You won't find many surprises in the Domino's feature set, except perhaps its sparseness. Its address book holds 250 names, each with room for six phone numbers, two e-mail addresses, two URLs, two street addresses, and a note. You can access group calling from the contact menu. While you can assign ringtones and photo IDs, it won't be from the contact card. Instead, you'll need to open an image or a ringtone in the media folders to link them with your friend's name. Note that the Domino has no camera (like many other phones of this level,) so you won't be able to create photo IDs that way.
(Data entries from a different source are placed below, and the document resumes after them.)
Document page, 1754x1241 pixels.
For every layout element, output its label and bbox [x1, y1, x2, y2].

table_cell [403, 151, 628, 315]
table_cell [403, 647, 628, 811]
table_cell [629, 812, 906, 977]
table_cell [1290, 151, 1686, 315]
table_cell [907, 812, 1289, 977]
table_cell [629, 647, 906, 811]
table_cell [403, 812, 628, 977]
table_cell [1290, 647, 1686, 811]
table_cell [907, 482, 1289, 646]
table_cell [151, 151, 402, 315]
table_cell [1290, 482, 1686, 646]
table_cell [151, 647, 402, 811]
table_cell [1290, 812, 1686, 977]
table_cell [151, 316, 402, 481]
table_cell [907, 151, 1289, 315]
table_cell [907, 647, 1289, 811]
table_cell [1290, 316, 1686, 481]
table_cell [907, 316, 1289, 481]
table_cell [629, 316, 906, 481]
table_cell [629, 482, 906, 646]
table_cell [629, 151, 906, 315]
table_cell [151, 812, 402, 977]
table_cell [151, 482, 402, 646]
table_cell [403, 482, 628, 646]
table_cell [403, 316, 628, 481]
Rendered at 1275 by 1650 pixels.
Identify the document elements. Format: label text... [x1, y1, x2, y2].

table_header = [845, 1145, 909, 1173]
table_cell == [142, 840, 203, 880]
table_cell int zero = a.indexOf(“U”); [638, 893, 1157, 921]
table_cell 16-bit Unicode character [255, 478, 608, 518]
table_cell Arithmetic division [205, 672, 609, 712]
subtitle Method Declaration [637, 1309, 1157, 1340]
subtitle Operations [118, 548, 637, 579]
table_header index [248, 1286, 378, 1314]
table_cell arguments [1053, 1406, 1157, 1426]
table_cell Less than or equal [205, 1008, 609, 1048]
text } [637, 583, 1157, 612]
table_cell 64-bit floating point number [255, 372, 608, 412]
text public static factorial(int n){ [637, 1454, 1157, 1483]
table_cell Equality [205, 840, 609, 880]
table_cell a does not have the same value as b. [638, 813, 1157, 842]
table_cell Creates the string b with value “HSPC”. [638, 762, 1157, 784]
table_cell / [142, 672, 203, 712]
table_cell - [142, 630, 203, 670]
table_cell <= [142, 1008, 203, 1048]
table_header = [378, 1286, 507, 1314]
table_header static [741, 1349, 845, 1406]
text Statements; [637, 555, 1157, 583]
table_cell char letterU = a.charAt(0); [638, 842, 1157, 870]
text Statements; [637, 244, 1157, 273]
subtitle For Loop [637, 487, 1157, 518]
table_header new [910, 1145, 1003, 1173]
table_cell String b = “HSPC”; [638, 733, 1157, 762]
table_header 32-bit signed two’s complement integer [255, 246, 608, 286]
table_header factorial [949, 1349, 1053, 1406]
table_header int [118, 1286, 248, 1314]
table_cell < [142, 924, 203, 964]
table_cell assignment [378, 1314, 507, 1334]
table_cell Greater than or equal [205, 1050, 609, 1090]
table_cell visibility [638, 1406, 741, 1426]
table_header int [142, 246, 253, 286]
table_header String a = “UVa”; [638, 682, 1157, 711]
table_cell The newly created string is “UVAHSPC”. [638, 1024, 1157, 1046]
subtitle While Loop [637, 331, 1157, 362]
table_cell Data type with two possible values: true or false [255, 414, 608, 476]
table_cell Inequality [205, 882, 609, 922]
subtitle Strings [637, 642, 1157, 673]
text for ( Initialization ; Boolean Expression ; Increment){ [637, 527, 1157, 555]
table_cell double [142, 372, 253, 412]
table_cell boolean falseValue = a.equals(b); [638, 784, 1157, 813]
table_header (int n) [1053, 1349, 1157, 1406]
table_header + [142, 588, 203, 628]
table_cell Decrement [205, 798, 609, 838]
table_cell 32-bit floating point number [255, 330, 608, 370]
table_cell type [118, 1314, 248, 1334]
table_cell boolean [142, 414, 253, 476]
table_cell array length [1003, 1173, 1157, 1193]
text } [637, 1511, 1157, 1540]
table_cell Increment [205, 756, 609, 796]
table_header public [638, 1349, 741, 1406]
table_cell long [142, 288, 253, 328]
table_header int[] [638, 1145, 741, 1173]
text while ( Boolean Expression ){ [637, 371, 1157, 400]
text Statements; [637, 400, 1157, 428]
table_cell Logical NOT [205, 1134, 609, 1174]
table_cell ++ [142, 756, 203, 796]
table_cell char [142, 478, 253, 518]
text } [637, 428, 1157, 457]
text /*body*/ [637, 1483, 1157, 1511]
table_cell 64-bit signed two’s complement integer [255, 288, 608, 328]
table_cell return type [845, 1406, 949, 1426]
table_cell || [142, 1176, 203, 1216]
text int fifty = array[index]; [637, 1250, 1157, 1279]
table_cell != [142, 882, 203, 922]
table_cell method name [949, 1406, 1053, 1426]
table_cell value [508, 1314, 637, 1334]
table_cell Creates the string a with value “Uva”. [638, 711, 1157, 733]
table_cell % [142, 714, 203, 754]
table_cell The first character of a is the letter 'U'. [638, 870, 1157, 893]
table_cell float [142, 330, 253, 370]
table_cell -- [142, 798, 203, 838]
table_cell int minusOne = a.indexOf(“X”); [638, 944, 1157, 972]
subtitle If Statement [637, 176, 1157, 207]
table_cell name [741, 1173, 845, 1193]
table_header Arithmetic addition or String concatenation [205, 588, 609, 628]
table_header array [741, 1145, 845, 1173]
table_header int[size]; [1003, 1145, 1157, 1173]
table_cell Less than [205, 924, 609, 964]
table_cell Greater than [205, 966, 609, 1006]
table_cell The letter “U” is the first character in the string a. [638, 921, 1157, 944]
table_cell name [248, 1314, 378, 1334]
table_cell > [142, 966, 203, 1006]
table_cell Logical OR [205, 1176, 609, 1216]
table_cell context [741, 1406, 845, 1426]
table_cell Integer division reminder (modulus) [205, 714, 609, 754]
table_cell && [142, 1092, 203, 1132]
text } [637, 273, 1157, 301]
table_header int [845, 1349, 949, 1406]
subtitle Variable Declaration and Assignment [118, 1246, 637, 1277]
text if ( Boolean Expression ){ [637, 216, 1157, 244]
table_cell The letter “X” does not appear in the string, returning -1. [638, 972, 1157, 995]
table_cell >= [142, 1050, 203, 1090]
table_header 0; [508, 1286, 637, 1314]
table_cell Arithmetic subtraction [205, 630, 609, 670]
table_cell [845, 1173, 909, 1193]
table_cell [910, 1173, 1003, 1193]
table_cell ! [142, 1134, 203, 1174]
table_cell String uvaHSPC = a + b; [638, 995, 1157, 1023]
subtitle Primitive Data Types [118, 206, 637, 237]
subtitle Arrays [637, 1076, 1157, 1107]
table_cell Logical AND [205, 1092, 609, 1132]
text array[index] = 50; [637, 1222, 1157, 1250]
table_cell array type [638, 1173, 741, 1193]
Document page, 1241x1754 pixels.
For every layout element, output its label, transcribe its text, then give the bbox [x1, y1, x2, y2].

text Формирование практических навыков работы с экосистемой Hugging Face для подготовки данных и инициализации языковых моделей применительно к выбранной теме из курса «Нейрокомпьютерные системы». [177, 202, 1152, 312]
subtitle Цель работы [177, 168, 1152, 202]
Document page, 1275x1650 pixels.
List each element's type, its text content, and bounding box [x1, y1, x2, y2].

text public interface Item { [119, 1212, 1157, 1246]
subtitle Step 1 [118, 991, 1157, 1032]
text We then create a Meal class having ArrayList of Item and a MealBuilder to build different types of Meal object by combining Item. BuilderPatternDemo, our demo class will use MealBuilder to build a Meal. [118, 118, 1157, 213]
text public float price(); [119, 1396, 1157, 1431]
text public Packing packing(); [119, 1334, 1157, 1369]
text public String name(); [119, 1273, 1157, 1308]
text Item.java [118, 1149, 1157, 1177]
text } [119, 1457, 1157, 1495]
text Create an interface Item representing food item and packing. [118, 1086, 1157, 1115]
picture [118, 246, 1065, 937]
There are, however, a few images to get you going, and you can buy more tunes and images from MetroPCS' @Metro online store.
The tools inside are typical. There's a calendar, a voice recorder, an alarm clock, a calculator and a tip calculator, a timer, and a stopwatch. Texting and Bluetooth 2.0 are also available; a browser, an e-mail application, a backup app, and mobile IM come courtesy of MetroPCS' preloaded bundle of branded apps. These programs will let you access Web-stored data in a pinch, but keep in mind that the small screen size may make you squint.
When we tried out the browser, it took about 15 seconds to load a very poorly rendered version of CNET's mobile site on the Metro Web app. Navigating to the page you want is slightly easier using the Google search bar on the default MetroPCS splash page or any of the links, though the pipsqueak screen still makes reading results a long scroll down.
We tested the dual-band (CDMA 850/1900) Kyocera Domino in San Francisco. Call quality was fairly good overall. The volume was fine, but we could have raised it as well. Voices sounded natural and clear, though we did hear interruptions on the line that sounded like bumps in the road, making voices fluctuate up and down. The calls were also dotted with some mild feedback that never interrupted the conversation.
On their end, callers said we sounded loud, but not altogether clear. Our voice quality was a little distorted, they said. The distortion disappeared when we pulled the phone away from our lips, but at the expense of volume. We were clear enough for normal conversation, however, and our friends didn't notice any feedback or interruptions.
Kyocera Domino call quality sample
Speakerphone was pretty good on our end. It was loud and voices were relatively clear, considering they flowed out from the phone's external speaker on the back. On their end, callers said we sounded clearer over the speakerphone, but quieter. They had to listen a bit harder to hear our reduced volume.
The Domino has a rated battery life of of 3.3 hours of talk time and a rated standby time of 8.3 days. Our tests revealed a talk time of 4 hours and 12 minutes. It has a digital SAR of 1.2 watts per kilogram, according to FCC radiation tests.
The Domino's price is right. It costs $19 with an instant discount and $29 at full retail. Since it's a prepaid phone, there's no two-year contract. That's unfortunately not enough to overcome the phone's drawbacks. It's bad enough that the screen is so small and its resolution is so low. What adds insult to injury is that Kyocera has done little to improve the quality of its components, instead giving us almost the same underpowered handset it did with the Jax. Call quality and speakerphone may be the best things about the Domino apart from its portability, but they aren't enough for us to recommend it, not when there are better phones in MetroPCS' lineup that don't cost much more.